**Exercise set:**
1. Answer these from the Stormpulse update announcement:
(a) How long was spent on the update?
(b) What is the resolution of the new map imagery?
(c) How many days does the forecast box's hour-by-hour summary cover?
2. Write the next part of the Stormpulse update announcement, picking up right after its final sentence.

Archive for the ‘welcome’ Category

Locality, beauty, and speed: major updates to Stormpulse

Now with city-level coverage for thousands of U.S. locations and ZIP codes

We’ve spent the last four months working on an update to make Stormpulse.com more local, more beautiful, and faster.  And as of this morning, you can go and see for yourself.

Major highlights:

  • Home page attempts to geo-locate and route you to a local weather page.
  • Current conditions box shows current temperature, conditions, and winds.
  • Forecast box shows high and low temperature and an hour-by-hour summary for the next three days.
  • Map imagery with a resolution of 500 m/pixel–four times greater than our previous maps (so you zoom in four times closer).
  • Speed boost: the map only loads the severe weather information it needs for your current view (no loading or rendering data needlessly).
  • Map enhancements–clearer labeling and more beautiful terrain.

Those are the big items.  Other items we get excited about:

  • When viewed with an iPhone, the weather information is displayed in a friendly, readable fashion (and more mobile support coming soon).
  • The ‘Share Map‘ feature now works for U.S. Severe Weather and allows you to share down to the plotpoint for a storm.  For example, a close-up view of Katrina bearing down on NOLA.  This will work for forecast positions during an active storm as well.

**Given records:**
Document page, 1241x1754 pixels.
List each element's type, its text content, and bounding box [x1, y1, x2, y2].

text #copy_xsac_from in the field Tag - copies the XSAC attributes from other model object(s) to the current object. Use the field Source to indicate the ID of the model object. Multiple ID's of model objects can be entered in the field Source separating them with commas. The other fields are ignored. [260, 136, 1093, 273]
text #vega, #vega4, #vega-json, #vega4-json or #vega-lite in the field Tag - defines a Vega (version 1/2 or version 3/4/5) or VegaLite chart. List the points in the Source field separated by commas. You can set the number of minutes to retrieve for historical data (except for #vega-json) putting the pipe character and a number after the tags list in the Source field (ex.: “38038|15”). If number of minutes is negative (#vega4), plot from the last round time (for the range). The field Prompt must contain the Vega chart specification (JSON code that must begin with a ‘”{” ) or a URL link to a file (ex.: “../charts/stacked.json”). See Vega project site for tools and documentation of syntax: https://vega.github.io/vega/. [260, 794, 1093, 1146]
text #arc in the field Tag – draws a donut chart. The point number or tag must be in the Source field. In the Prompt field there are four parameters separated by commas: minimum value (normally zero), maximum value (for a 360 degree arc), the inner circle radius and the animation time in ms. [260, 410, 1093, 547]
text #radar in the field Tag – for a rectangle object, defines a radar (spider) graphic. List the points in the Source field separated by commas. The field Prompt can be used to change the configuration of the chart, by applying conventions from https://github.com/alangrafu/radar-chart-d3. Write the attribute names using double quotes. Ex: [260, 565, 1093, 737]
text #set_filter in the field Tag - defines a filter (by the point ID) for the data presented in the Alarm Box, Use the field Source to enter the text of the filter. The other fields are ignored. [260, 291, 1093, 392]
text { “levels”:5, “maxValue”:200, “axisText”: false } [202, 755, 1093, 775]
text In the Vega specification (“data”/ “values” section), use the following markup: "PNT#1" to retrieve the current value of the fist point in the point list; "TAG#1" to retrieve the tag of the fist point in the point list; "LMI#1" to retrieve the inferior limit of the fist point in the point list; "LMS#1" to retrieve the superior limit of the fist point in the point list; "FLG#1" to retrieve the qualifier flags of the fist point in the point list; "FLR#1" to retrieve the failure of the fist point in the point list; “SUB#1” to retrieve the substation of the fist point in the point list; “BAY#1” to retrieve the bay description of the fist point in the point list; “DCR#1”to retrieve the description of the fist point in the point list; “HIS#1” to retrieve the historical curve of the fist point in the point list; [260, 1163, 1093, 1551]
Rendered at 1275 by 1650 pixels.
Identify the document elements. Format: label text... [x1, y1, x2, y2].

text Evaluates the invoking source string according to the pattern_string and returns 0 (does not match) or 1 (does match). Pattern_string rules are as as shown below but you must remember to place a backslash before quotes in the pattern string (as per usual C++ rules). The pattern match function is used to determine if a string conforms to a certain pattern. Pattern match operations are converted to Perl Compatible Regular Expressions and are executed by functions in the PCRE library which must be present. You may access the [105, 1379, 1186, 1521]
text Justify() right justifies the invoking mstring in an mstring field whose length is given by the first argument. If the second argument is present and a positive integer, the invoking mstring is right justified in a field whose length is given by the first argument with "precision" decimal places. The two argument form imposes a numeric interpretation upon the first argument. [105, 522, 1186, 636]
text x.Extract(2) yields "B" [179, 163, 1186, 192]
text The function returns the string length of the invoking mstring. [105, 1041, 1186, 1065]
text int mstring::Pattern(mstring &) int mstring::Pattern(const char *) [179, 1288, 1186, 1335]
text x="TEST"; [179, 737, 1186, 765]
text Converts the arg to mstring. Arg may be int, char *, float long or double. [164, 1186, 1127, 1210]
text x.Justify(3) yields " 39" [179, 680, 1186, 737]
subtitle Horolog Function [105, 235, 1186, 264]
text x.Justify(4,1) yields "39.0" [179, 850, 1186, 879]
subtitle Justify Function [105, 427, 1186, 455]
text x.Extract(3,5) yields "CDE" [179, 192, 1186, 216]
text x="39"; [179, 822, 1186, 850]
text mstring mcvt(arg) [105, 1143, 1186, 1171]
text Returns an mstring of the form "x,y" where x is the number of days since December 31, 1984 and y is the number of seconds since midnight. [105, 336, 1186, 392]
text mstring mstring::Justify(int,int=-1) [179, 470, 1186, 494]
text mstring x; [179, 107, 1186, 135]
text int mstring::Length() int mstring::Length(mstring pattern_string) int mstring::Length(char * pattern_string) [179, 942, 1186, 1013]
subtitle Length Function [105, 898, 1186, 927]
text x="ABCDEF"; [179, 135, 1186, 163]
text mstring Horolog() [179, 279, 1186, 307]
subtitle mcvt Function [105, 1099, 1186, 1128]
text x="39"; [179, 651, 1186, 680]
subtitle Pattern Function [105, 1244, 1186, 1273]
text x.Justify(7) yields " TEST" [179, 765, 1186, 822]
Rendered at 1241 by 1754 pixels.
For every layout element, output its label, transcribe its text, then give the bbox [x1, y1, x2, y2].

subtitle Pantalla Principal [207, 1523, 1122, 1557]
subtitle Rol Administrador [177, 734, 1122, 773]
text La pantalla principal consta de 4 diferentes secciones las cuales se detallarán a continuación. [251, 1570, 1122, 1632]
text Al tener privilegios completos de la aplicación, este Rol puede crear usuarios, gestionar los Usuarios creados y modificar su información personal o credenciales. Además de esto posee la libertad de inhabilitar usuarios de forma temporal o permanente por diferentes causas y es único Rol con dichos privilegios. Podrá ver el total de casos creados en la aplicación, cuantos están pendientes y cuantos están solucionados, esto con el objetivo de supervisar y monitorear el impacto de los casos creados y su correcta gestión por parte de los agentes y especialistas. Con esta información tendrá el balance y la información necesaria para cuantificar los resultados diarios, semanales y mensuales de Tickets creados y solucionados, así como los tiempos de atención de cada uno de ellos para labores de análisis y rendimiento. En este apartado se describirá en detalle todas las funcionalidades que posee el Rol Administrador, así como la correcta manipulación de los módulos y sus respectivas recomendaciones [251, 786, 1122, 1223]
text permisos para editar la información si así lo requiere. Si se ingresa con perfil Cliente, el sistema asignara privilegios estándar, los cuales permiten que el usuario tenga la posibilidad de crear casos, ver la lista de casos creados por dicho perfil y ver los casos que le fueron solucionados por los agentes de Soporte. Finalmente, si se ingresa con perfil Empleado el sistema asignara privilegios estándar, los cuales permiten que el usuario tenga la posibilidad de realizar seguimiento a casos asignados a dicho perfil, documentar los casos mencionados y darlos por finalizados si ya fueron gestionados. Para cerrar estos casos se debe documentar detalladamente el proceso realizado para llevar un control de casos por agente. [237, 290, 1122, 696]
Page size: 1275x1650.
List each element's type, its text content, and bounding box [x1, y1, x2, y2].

**Answers per task:**
1.
(a) Four months.
(b) 500 m/pixel, four times greater than the previous maps.
(c) The next three days.

2.
  • Improved color scheme for severe weather alerts.  In our first attempt at severe weather coverage, we adopted the National Weather Service’s colors entirely.  Since then, we’ve seen a few big storms come and go, and a lot of winter storms come and go, and we’ve adjusted our colors to improve visibility on the critical alerts, and quiet down the less important ones.
  • Simplified site navigation bar.  Fewer choices with an expandable button at the end means less confusion, we believe.
  • Intelligent expanding and contracting of weather info boxes in the left column.  We are big believers in only showing what matters and hiding the rest.  We’ve tried to make some smart decisions about what to hide and what to show by default.  Tell us if you disagree!

Since so much of this is visual, I thought I’d include a few more screenshots that do this update justice.

A Winter Storm Watch in Hartford, CT:

Wintry weather in … Texas?!  Yep.

As always, we looking forward to hearing what you think.

The Stormpulse Team

Hola, aloha: Stormpulse expands to the Pacific basin

Please note: the full-screen view and the Stormpulse API do not yet work for the Pacific basin.  We are working to resolve this in the near future.  Update: Our embeddable maps now work for the Pacific basin.  Our API instructions have been updated to show you how.

One of the most popular requests we received last year was for us to broaden our coverage from the Atlantic to the Pacific basin.

So, after rolling up our sleeves in the off-season, we quietly launched our coverage of the Eastern Pacific basin on May 15th (coinciding with the 1st day of the Eastern Pacific season).

Stormpulse Eastern Pacific basin coverage

We’ve added storm information back to 1949, buoy reports, wind probabilities, and satellite imagery.  Something we don’t have yet: forecast/spaghetti models.  Our source for the Atlantic spaghetti models (the South Florida Water Management District) does not provide this data, so we’re looking for a source.  If you know where we can get fairly clean text data for model tracks in the Eastern Pacific, let us know!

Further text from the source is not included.